Na verdade, tem de se reconhecer o Paraguai como ele é: o fato do país ser pobre economicamente não quer dizer que seja incapaz politicamente. Longe disso, Assunção conseguiu criar um corpo diplomático de grande habilidade que faz o país tirar proveito da balança de poder regional. Essa habilidade pode ser usada em momentos específicos nos quais necessita de reafirmação nacional. Itaipu efetivamente costura o Paraguai ao Brasil, não sendo possível negar a interdependência. Economicamente não há dúvida de que a usina contribui para o Paraguai, transferindo parte dos custos da operação ao Brasil. Itaipu é vantajosa pelos capitais que agrega à economia paraguaia e pelo poder de barganha que fornece a sua diplomacia. E, para o Brasil, esta situação pode gerar custos.
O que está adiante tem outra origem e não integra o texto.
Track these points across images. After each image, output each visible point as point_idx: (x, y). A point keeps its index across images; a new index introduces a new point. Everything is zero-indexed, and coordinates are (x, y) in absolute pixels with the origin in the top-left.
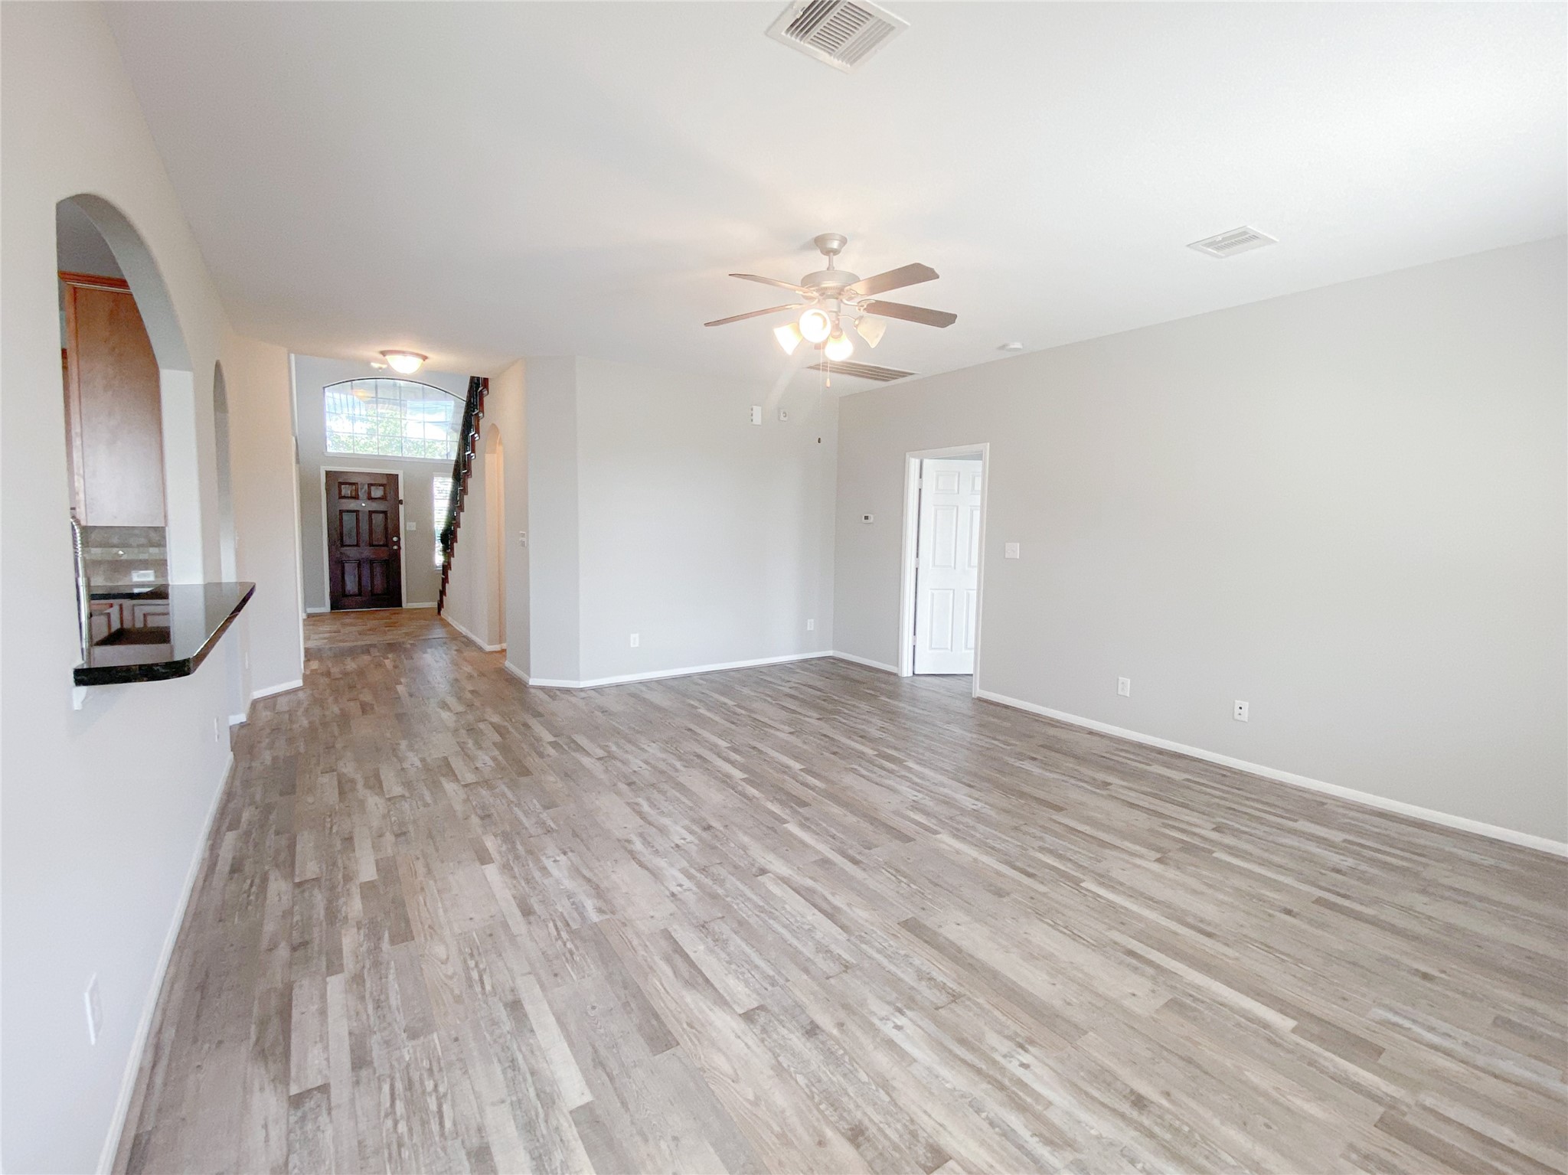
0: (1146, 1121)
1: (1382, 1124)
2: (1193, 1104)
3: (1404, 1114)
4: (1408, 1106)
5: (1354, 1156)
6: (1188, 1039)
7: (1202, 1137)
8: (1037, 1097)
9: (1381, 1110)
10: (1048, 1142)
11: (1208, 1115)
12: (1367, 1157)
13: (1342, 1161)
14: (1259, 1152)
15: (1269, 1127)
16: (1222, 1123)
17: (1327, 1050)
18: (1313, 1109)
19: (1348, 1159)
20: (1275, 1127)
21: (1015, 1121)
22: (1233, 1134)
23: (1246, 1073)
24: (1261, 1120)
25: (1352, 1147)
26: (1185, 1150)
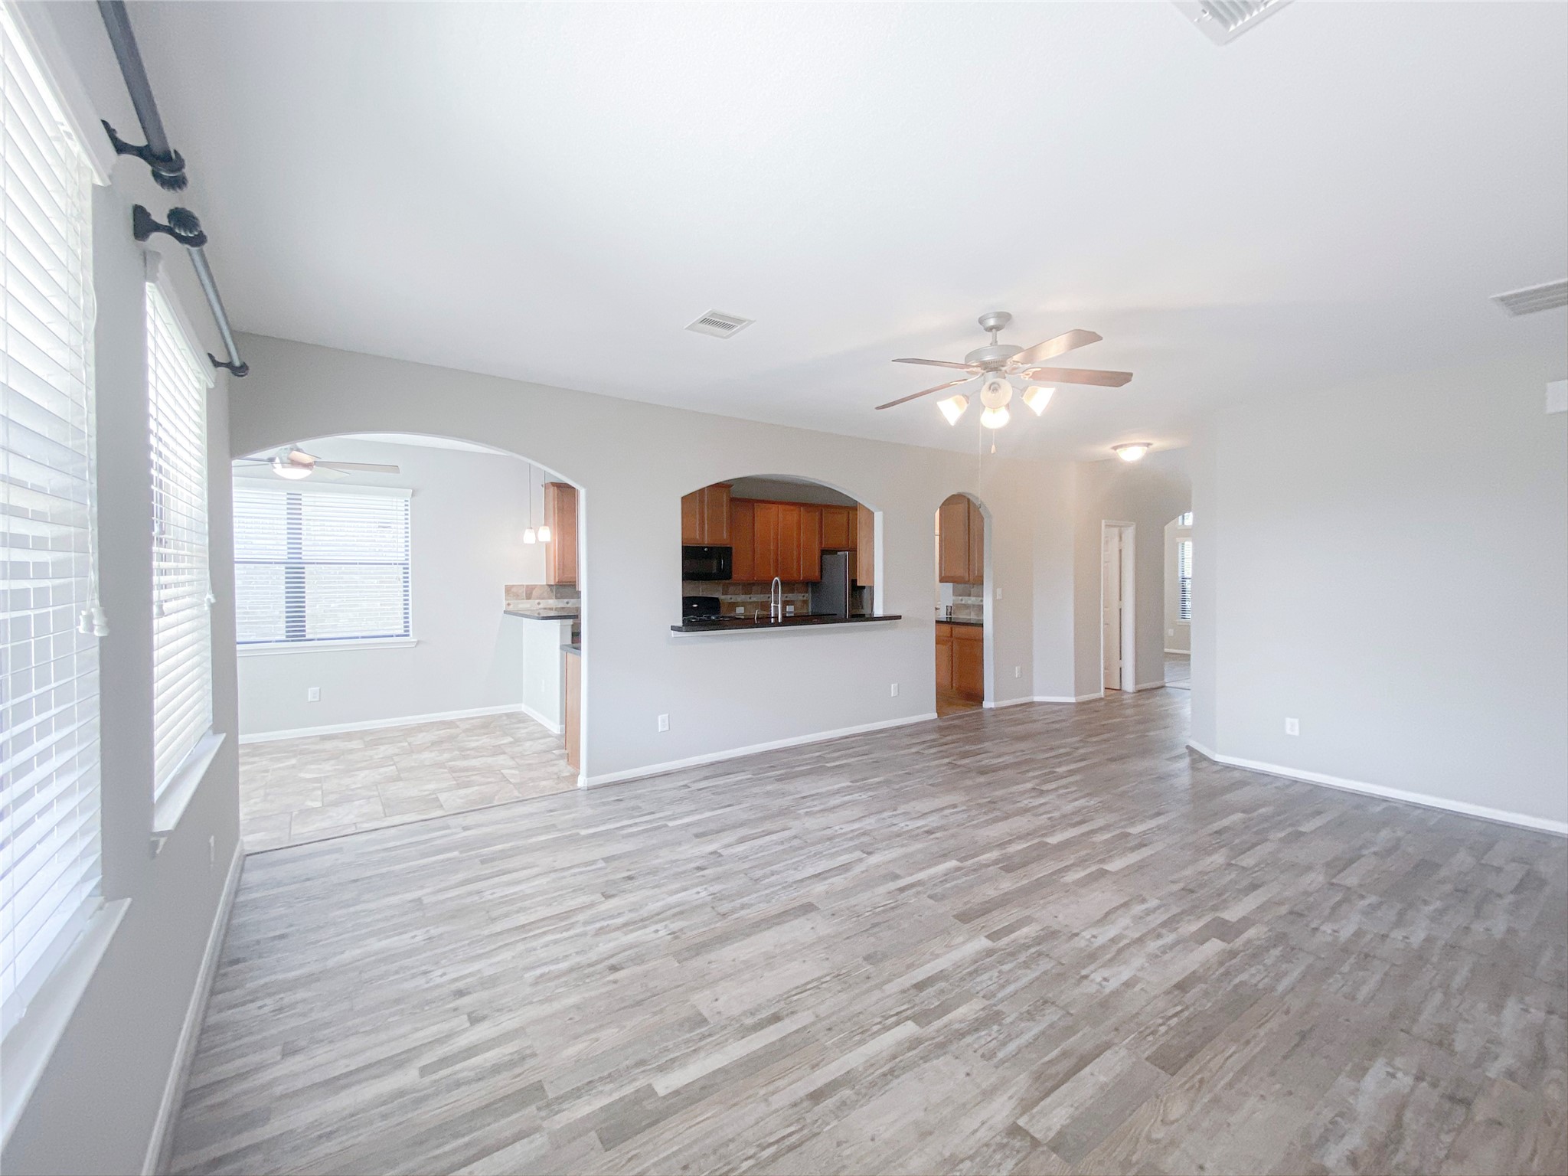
0: (599, 967)
1: (539, 1087)
2: (604, 990)
3: (539, 1109)
4: (543, 1119)
5: (528, 1052)
6: (661, 1011)
7: (579, 985)
8: (632, 931)
9: (551, 1095)
10: (601, 928)
11: (593, 993)
12: (523, 1059)
13: (530, 1043)
14: (557, 1006)
15: (571, 1019)
16: (584, 998)
17: (621, 1099)
18: (571, 1051)
19: (529, 1047)
20: (569, 1022)
21: (620, 921)
22: (573, 999)
23: (617, 1030)
24: (577, 1019)
25: (534, 1055)
26: (574, 975)
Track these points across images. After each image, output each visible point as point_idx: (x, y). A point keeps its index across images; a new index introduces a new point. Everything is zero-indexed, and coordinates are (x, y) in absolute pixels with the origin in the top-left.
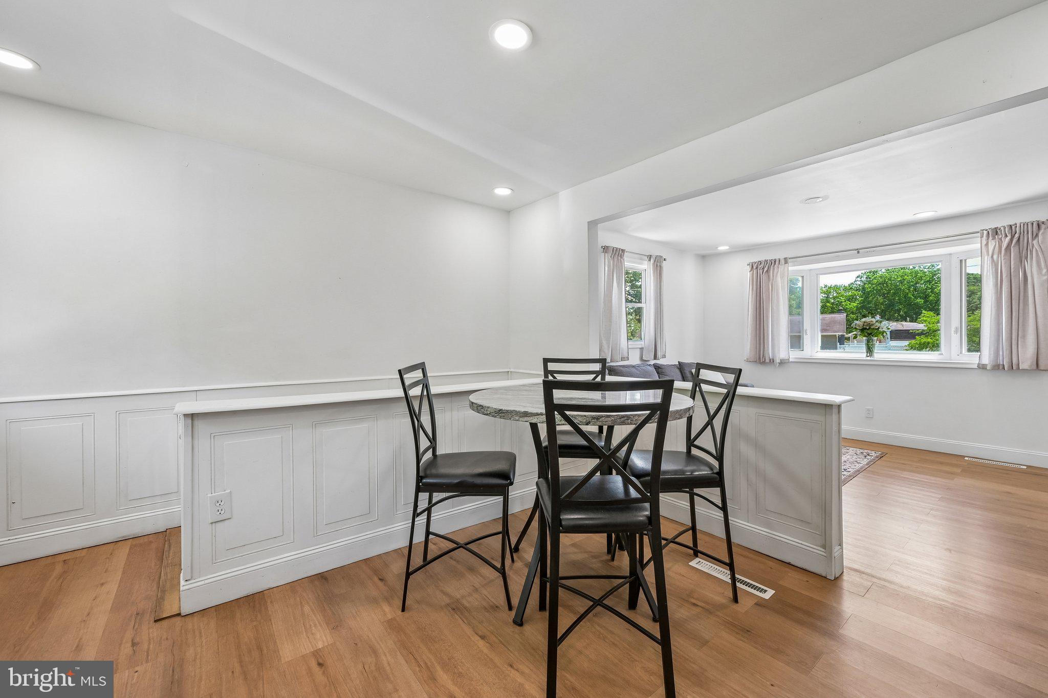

A despeito deste bom relacionamento, qualquer situação de interdependência traz riscos e vulnerabilidades. Não se pode descartar a hipótese de que Itaipu seja usada como moeda política e sirva de instrumento de pressão. Partidos nacionalistas podem argumentar que a sorte do país não avança por causa de sua relação “desigual” com o Brasil. Se nos Andes o nacionalismo cresceu, o mesmo pode acontecer no Paraguai.
Se Itaipu é chantageada isso significa um problema de segurança nacional iminente, no mínimo porque a usina fornece 20 a 25% da energia elétrica utilizada no Brasil. Mas esse índice sobe muito mais quando se trata da Região Sudeste, a mais industrializada e importante para o Brasil. Sem a energia de Itaipu uma grave crise política e econômica pode ocorrer não somente no espaço nacional, mas regional também.
A impressão que há é que Itaipu só se torna imune a situações de riscos ao Brasil se o modelo institucional que a imaginou seja sustentado pelo poder político. Poder político que deixa claro ser Itaipu algo de relevância à segurança nacional, por isso, não ignorada pelo poder nacional brasileiro que, em ultima instância, não é só diplomático, mas também militar. Porém, em um momento histórico que prega o baixo perfil do poder nacional sob as formas mais tradicionais, assim como a reforma institucional do Estado em razão dos imperativos da globalização, existindo as pressões sócio-econômicas do neoliberalismo, a situação de equilíbrio político sobre Itaipu pode ser perturbado.
Desde os anos 1990, com a criação do Mercosul e o aumento da institucionalização regional, considerou-se que estas “perturbações” seriam superadas. Do lado do Paraguai, isto neutralizaria, por exemplo, a visão de um Brasil imperial. Contudo, a fórmula concebida pelo Tratado de Assunção para lidar com estas tensões diplomáticas está em crise, não dando conta dessa possível encruzilhada, nem da existente entre Argentina e Uruguai em razão das papeleiras. Não só no que se refere à relação bilateral, mas a todo o entorno, é preciso desenvolver um percepção realista e pragmática, superando as dificuldades que ofuscam as potencialidades de integração.